From operations research professor Michael Carter on The Science of Better:
If I went into a company, a private company, and said “I can save you a million dollars day,” the CEO would implement it tomorrow. If I went into a hospital and said “I can save you a million dollars a day,” they’d they have to think about it, because the CEO would have to convince people this was a good idea. It would have to be good for the doctors, good for the nurses, good for the bean counters, good for the patients, good for patient quality, good for media. … All problems become multi-criteria problems. The good new is that things are so bad in health care we can always do that.
That matches my experience from when I used to work for a hospital.
Carter’s last line may not be clear in the excerpt above. In context, he’s saying that health care is so inefficient that an operations research consultant can always find ways to improve things, even though decisions have to satisfy numerous constituencies.

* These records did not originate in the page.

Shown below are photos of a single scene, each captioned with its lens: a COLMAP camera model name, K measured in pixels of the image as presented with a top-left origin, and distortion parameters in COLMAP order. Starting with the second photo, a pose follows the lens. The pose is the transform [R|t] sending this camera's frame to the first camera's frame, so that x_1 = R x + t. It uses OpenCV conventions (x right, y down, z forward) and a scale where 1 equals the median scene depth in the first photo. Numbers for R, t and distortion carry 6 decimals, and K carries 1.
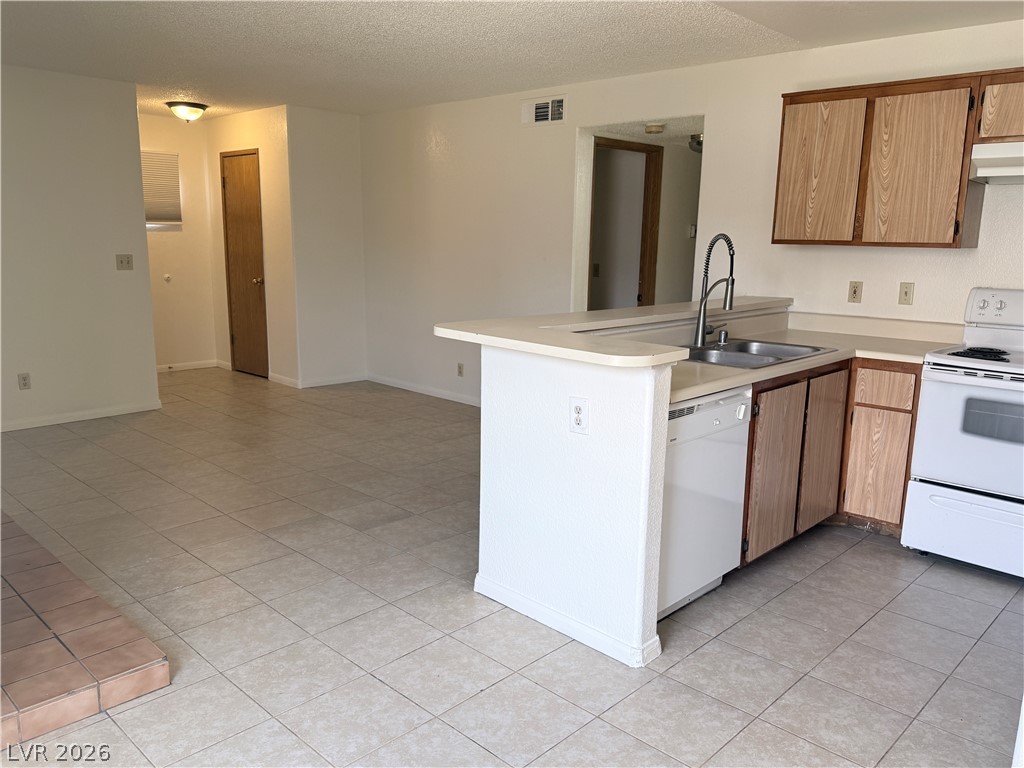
lens RADIAL K [[786.0, 0, 529.7], [0, 786.0, 382.2], [0, 0, 1]] dist [0.036463, -0.049307]
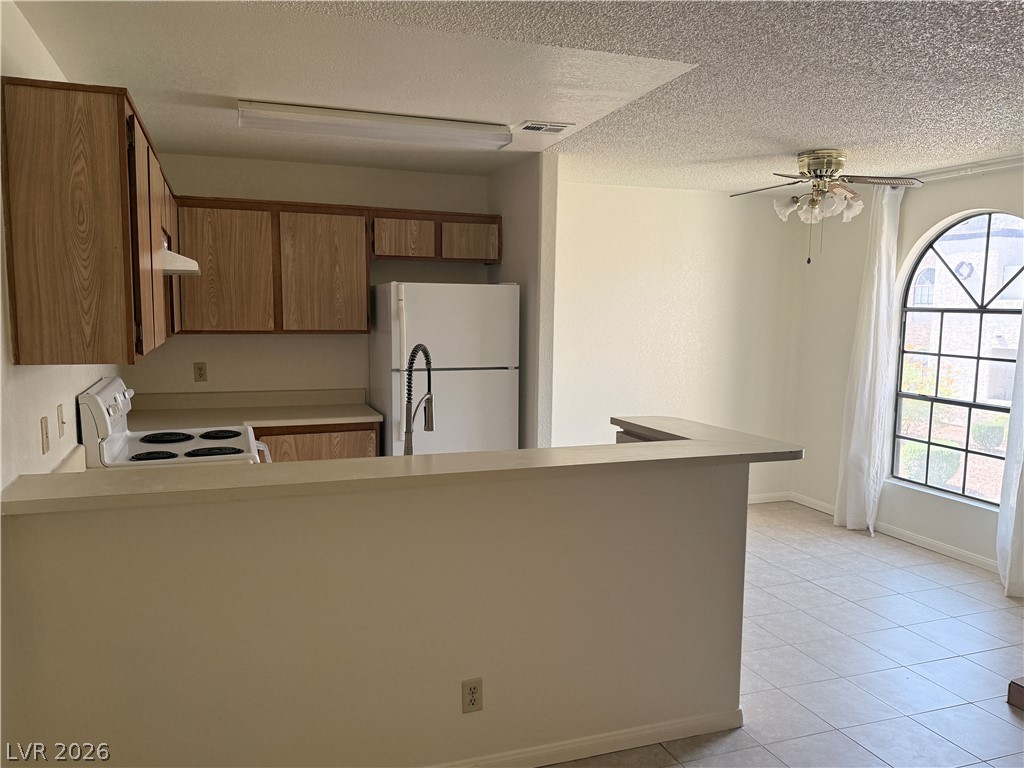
lens RADIAL K [[786.0, 0, 508.8], [0, 786.0, 394.7], [0, 0, 1]] dist [0.036463, -0.049307]
pose [[-0.888610, -0.080273, 0.451584, -0.230076], [0.057968, 0.957016, 0.284184, -0.421163], [-0.454986, 0.278706, -0.845761, 1.931541]]
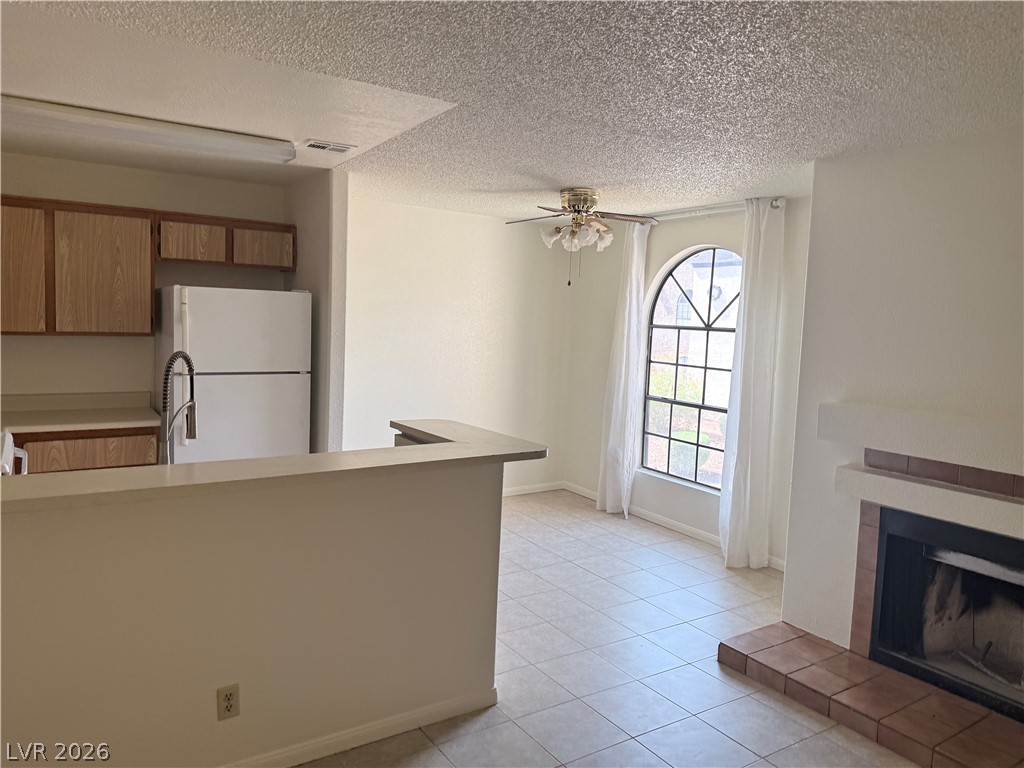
lens RADIAL K [[718.1, 0, 508.7], [0, 718.1, 374.5], [0, 0, 1]] dist [0.026413, -0.036739]
pose [[-0.969848, -0.076966, 0.231240, -0.287418], [-0.013202, 0.964022, 0.265496, -0.425754], [-0.243354, 0.254438, -0.935970, 1.886142]]
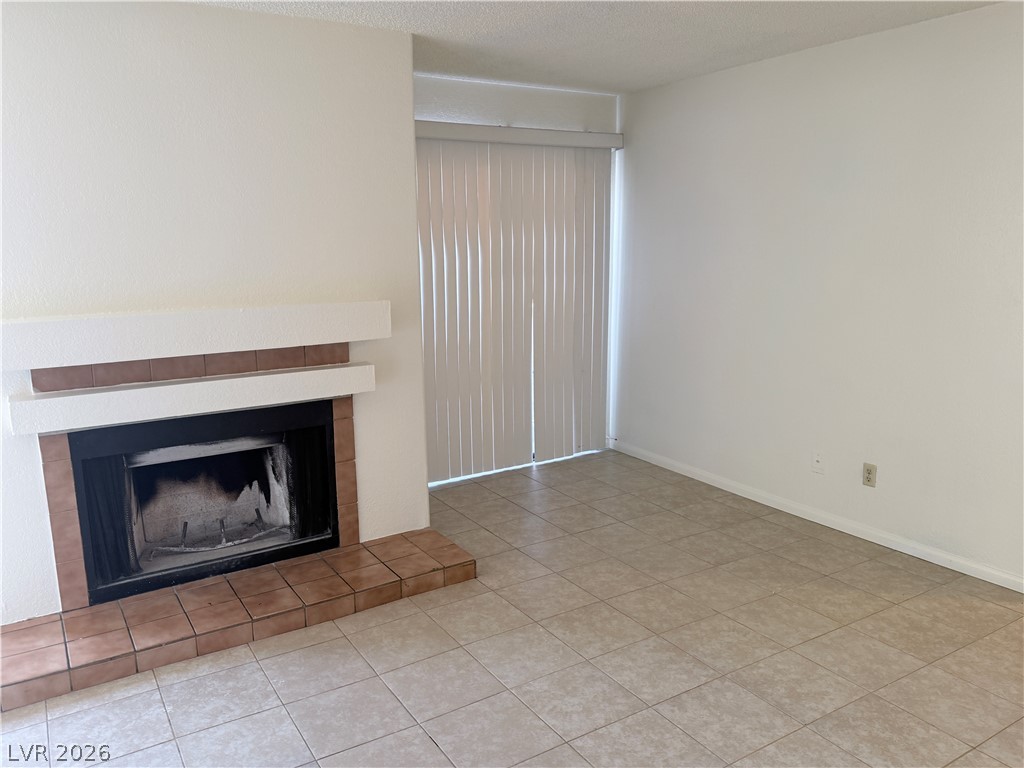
lens RADIAL K [[786.0, 0, 513.5], [0, 786.0, 394.9], [0, 0, 1]] dist [0.036463, -0.049307]
pose [[-0.248965, 0.181499, -0.951354, 0.209367], [-0.176517, 0.957328, 0.228833, -0.329510], [0.952291, 0.224902, -0.206304, 1.520047]]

Nicholas Carr said something similar in his book Does IT Matter? Carr argues for most of the book that although information technology is important, it has become a given, like electricity. Then near the end of his book, he says that because health care IT is so far behind, his remarks don’t apply there.
9 thoughts on “How hospitals make decisions”
I’ve heard that healthcare OR is a hot area right now, in academic research and otherwise. It’s too bad that you provide a good reason for why this is.
I imagine the situation is a little different in a civilized country, where no hospitals are for-profit businesses.
I doubt that. The hospital I worked for was a non-profit, government-owned institution and I saw everything Carter talked about. And for-profit hospitals are so regulated and dependent on (indirect) government funding that they’re hardly different from non-profit hospitals.
I’m not sure the intent of the comment but the premise is flawed and the multi-criteria aren’t a bad idea.
Lots of businesses will not elect to save money if it compromises the quality of their product, the ability to innovate in their product, compromises the integrity of the company in the media, etc. So I take issue with the initial premise.
Furthermore, thank goodness hospitals care about more than saving money. I’m certainly not arguing that all of their priorities are in the best orders or that they’re efficient. But I am actually glad that what you described occurs because it’s is extraordinarily unlikely that any consultant for a hospital will be able to take into account all of the very important factors that matter.
In addition to the polite criteria Carter listed, there are also egos to be stroked, turfs to be protected, careers to advance, philanthropists to woo, etc.
These things are not unique to hospitals. But hospitals are more political than corporations. The head of a hospital does not have the same authority as the head of a company.
I think you are *far* too idealistic about private companies. You are assuming the CEO both understands the notion presented, and has the authority AND will to take action. This is very often not true.
Worse, CEOs as often take action when unclear on the problem.
There are always patients out there because there are hospitals. Medical doctors are the dirtiest businessmen, ever.
Nicholas G. Carr ?
Thank. I accidentally did a name transplant.